Le Glamour reste assez en retrait d’autres romans plus étoffés de l’auteur. Richard Grey, caméraman professionnel, se réveille amnésique des suites d'un attentat à la voiture piégée dont il a été victime par hasard. Il se rétablit dans une maison de repos et il essaye de se reconstruire. Son ancienne petite amie, Susan Kewley, une artiste, finit par le retrouver. Mais Grey n’a plus aucun souvenir d’elle. Peu à peu, la mémoire lui revient, et avec elle, l’évocation d’un don étrange que Sue posséderait : le glamour, la faculté de se rendre invisible. Commence alors la course à la mémoire, entre épisodes fantasmés, rêvés ou vécus.

Le Glamour est un récit réellement fantastique dans le sens où l’indécision entre réel et irréel n’est jamais révélée. Christopher Priest s'amuse à jouer avec ses lecteurs en leur donnant de fausses pistes, de faux souvenirs, de faux déroulements du passé du héros. Nous nous retrouvons aussi perdus que Richard, dans une altercation de différentes versions d'une même histoire. Est-ce que l’appartement de Grey a quatre ou cinq pièces ? Est-ce qu'il est allé à Saint-Raphaël ou au contraire a-t-il voyagé dans l'Angleterre ?

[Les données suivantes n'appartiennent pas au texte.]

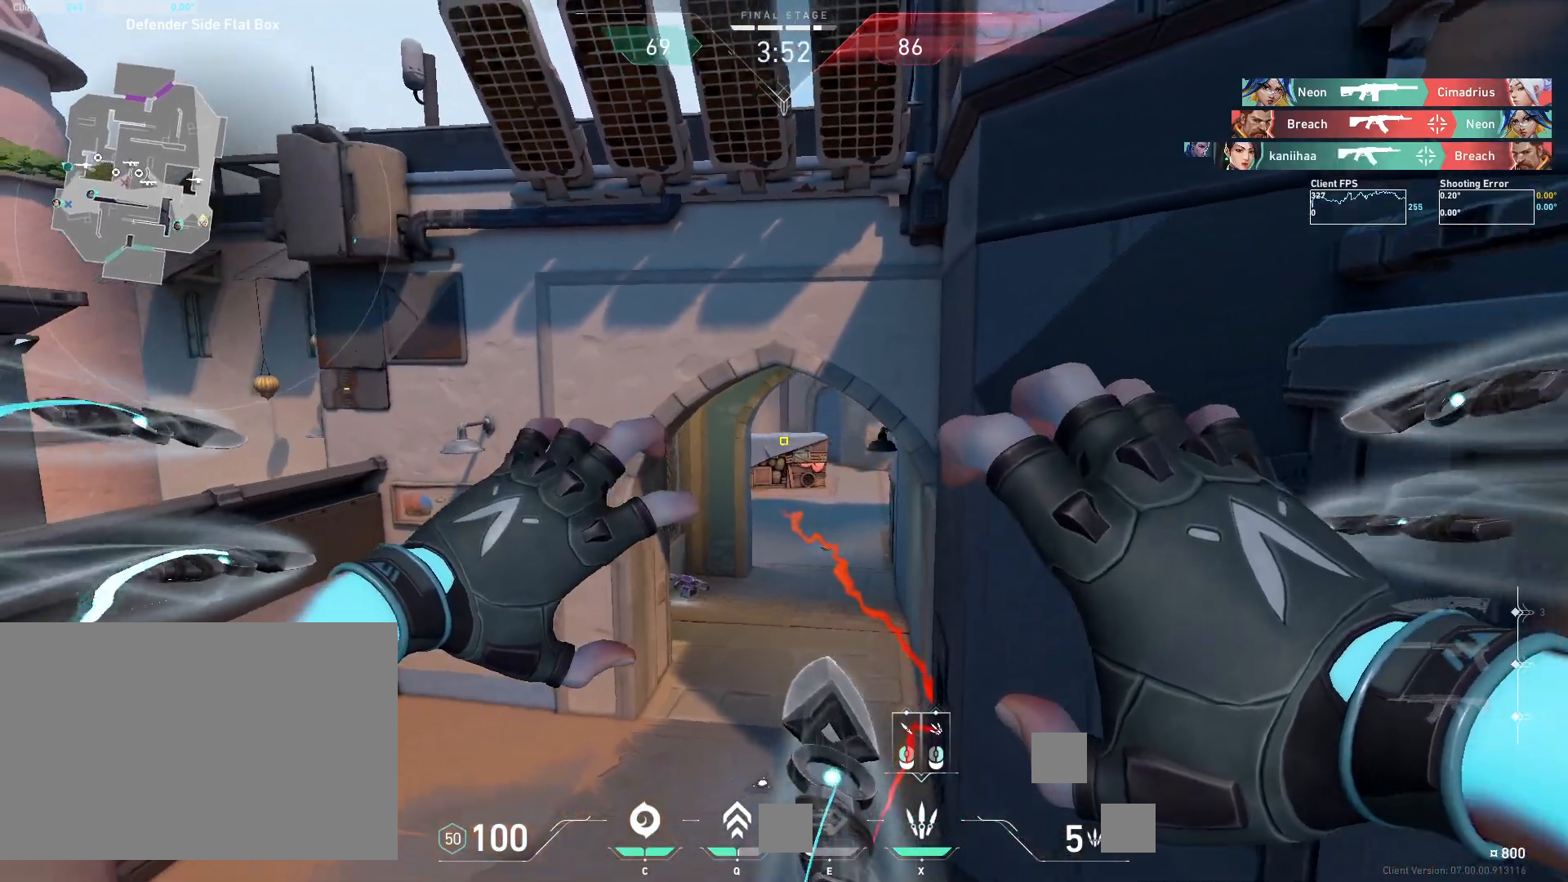
{"keys": ["a", "space"], "mouse": [], "events": [[17, "shift", "up"], [50, "w", "up"], [133, "a", "up"], [233, "q", "down"], [350, "q", "up"], [450, "a", "down"]]}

Si les quatre premières parties nous plongeaient dans l’univers chaotique de la mémoire de Grey, la cinquième nous place dans la subjectivité de Sue pendant plus d’une centaine de pages... hélas forts peu passionnantes, ce qui rompt la trame de la narration et le la thématique d’une façon artificielle. Et qu’est-ce que le glamour apporte à cette histoire ? Pas grand-chose et l’on y croit pas trop. Au lieu de jouer sur la pure perception de la réalité (ce que nous vivons, le vivons-nous réellement ?), l’auteur ajoute un élément «fantastique» peu crédible dans cette fiction réaliste. On peut se demander si une telle intrigue n’a pas été posée là d’une manière un peu trop facile, histoire de créer du mystère et de l’étrange, pour achever en définitive un récit intéressant mais dont la fin convenue, comme souvent, gâcherait toute la structure narrative.

Au final, Le Glamour est un roman prometteur et intéressant, construit sur plusieurs niveaux, mais différents passages (dont la fin) s’éloignent du thème original ou de l’intrigue.